> [Extract to read]:
--- START ---
# Carputer turning itself back on



## ttam69r (Nov 8, 2012)

Iv set the jumper on the psu to turn off after 5sec, hard off after 45sec
but it switches itself straight back on!

Iv checked the constant power, ground and ignition power and they are all on the right pins on the psu and iv checked the ignition on with a multi meter and there is no power in it when the computer switches itself back on.....stumped as what to do next?

any help would be good guys 
cheers


----------



## Ultimateherts (Nov 13, 2006)

More info need... What kind of PSU what vehicle etc


----------



## ttam69r (Nov 8, 2012)

thanks for your reply!
its going in a transporter t5

motherboard:
ASUS - Motherboards- ASUS AT3GC-I

psu:
Mini-ITX M2 Car PC DC-DC 160W 8V-28V ATX Power PSU 12V | eBay

cheers


----------



## req (Aug 4, 2007)

strange. when i was testing my carpc on the bench, there were jumpers that i could change the turn-off delay... but it seems that after it shuts down the car would need to send an ignition pulse to the powersupply to turn the pc back on, or the power supply is not doing its job and has some kind of defect letting power re-route back to the motherboard.
--- END ---
> [Given records]:
--- START ---
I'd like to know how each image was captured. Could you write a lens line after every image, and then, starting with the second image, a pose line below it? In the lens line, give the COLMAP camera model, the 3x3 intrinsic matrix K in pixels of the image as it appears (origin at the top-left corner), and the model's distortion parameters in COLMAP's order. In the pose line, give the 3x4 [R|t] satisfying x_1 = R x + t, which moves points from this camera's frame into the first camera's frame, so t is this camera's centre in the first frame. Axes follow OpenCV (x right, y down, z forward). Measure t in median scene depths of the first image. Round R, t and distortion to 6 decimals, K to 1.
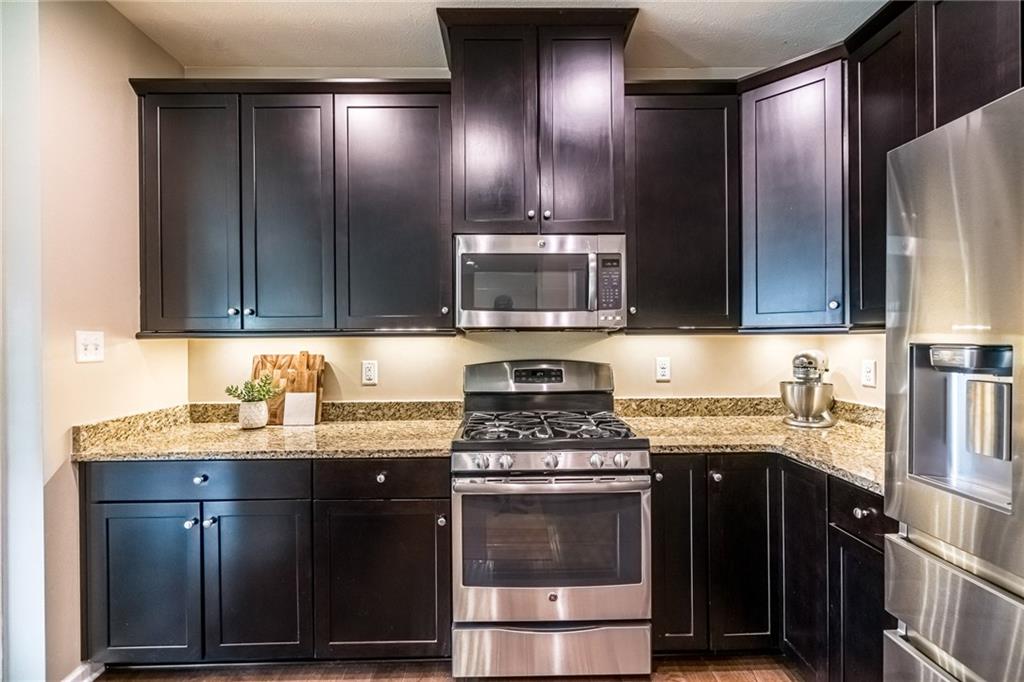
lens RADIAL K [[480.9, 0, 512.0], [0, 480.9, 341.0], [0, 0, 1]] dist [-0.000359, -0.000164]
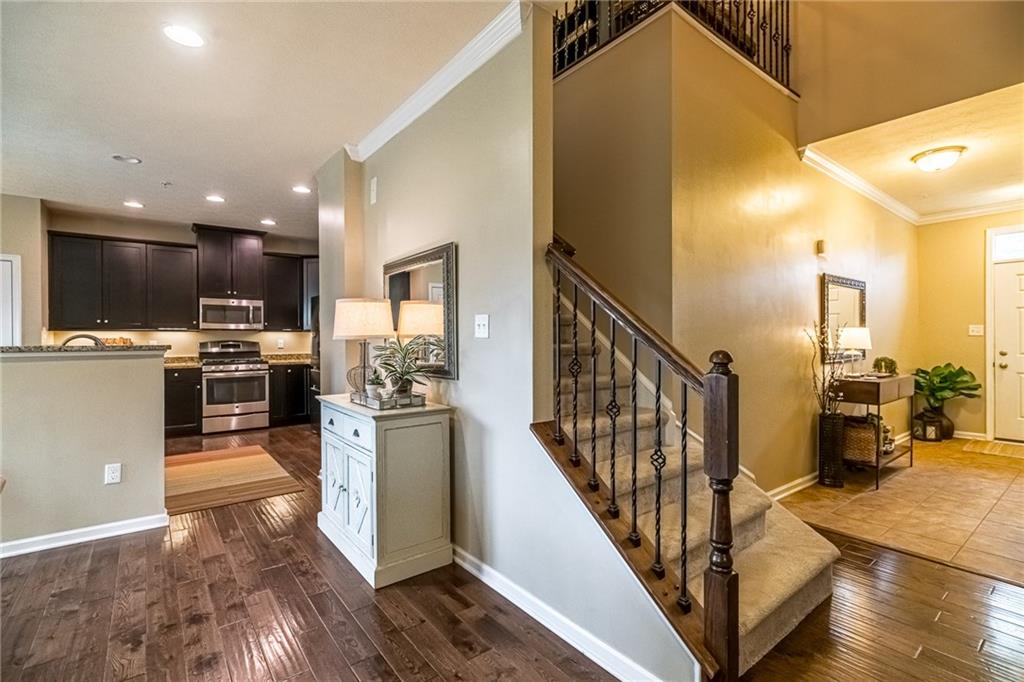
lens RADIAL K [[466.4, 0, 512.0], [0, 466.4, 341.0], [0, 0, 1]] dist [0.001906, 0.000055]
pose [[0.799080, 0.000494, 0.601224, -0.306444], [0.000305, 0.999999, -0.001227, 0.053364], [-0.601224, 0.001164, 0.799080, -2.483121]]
--- END ---
--- START ---
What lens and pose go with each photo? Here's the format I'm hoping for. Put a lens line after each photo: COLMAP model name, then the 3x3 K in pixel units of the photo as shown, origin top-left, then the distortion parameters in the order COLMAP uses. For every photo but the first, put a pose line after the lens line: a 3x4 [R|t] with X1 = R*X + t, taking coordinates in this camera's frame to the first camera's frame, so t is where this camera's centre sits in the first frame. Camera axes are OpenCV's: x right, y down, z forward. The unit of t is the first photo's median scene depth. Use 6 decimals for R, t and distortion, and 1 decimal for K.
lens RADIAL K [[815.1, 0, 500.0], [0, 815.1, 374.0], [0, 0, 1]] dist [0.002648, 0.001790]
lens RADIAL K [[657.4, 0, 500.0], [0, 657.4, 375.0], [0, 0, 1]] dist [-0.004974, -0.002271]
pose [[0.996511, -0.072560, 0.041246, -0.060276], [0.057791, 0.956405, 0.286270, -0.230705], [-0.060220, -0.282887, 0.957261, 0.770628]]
--- END ---
Pick up the forum thread on the carputer that keeps turning itself back on and continue it from where it stops. The records have nothing to do with the text.

> [Exercise response]:
i bought a pico-psu from mo-co-so.com

Automotive Grade ATX PSU PicoPSU Switching AC to DC Power Supply

it works like a champ and was real cheap and worked perfect the first bootup.

dont really know what to tell you without more info dude.


----------



## Ultimateherts (Nov 13, 2006)

Sound like something is wired backwards. The only way to tell which wires are which is with a multimeter.


----------



## .:stealth:. (Oct 29, 2011)

Or it could just be that the PC has windows update turned on? Try turning that feature off. I know sometimes my laptop will periodically turn itself on to download updates when it's in standby mode.

Also, I have learned that 'Windows Defender' schedules itself to scan by default in the middle of the night, and will also turn the PC on to do that.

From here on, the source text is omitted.